練習問題.
A. 本文抜粋に基づき、次の問いに答えなさい。
(i) オムニを最低限まともに動かすには、モーターとエンコーダがそれぞれいくつあれば足りるか。
(ii) 差動ステアの2輪式で、普通のステアと同等の性能を出すのに必要なエンコーダは何個か。
(iii) 「制御面」の項では、どのような制御が必要だとされているか。
B. 本文抜粋にある次の一文を英語に訳しなさい。「ステアを回し過ぎて、配線がねじれてブチッと切れることがあるわけです。」
C. 本文抜粋によると、操舵で走行用モーターごと回転させるステアでは、なぜ回路の断線に気を付けなければならないのか。1～3文で説明しなさい。
+++ 本文抜粋
回路も複雑です。4輪独ステと4輪オムニを比較しましょう。オドメトリ用のセンサーとかは考えないとして、最低限まともに動かすためには、オムニであればモーター4つとエンコーダ4つあれば事足ります。
しかし、ステアはモーターとエンコーダが走行用に4つ、操舵用に4つ、計8つ必要です。差動ステアにして2輪式にすれば、普通のステアと同等の性能をモーター4つ、エンコーダ6個(各モーター+各輪の向きの監視)で実現できますが、依然オムニよりは多いです。

更に、ステアは操舵で走行用モーターごと回転させる場合、回路の断線に気を付けなければなりません。ステアを回し過ぎて、配線がねじれてブチッと切れることがあるわけです。そうすると、良くて駆動電源がショート、最悪回路全部が持っていかれます。
差動ステアなど無限に回転できる方法もありますが、複雑さはより一層増します。

制御面

間違いなく一番大変。高度にシンクロした4つの位置制御+4つの回転数制御が必要です。

更に、ステアを作るという事は当然速度が求められますから応答性の要求は相当シビアですし、人外の制御能力を求めて自動運転もセットで求められる場合が多いです。
++++++
+++ 元データ
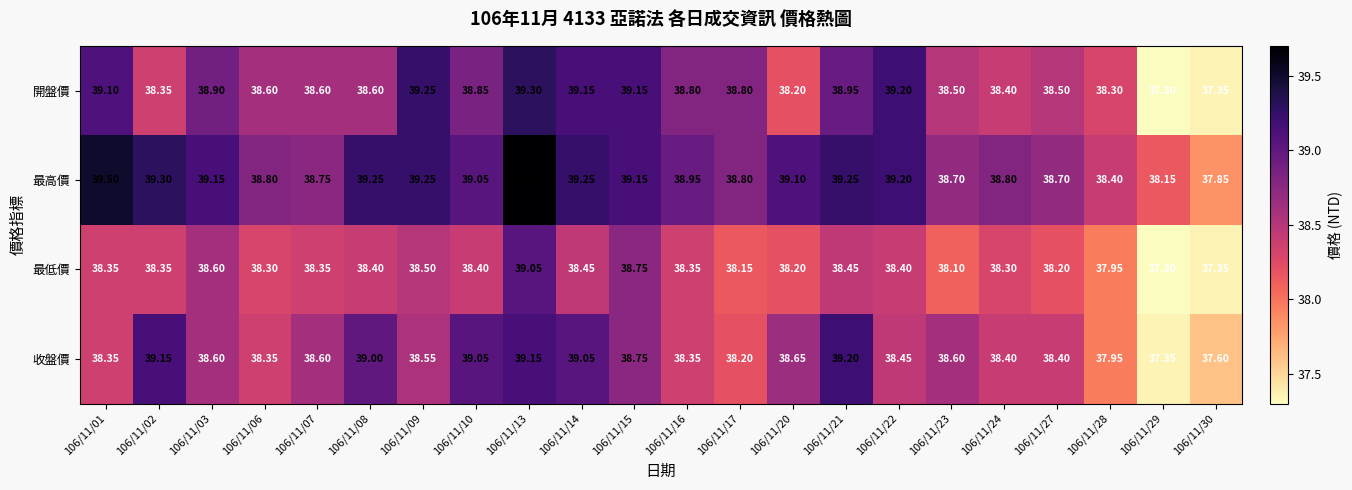

Which series has the widest spread of values?

開盤價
++++++
問題別解答.
A.
(i) モーター4つとエンコーダ4つ
(ii) 6個
(iii) 高度にシンクロした4つの位置制御と4つの回転数制御

B. Turning the steering too far can twist the wiring until it snaps.

C. ステアを回し過ぎると、配線がねじれて切れることがあるからです。そうなると、良くても駆動電源がショートし、最悪の場合は回路全部が駄目になります。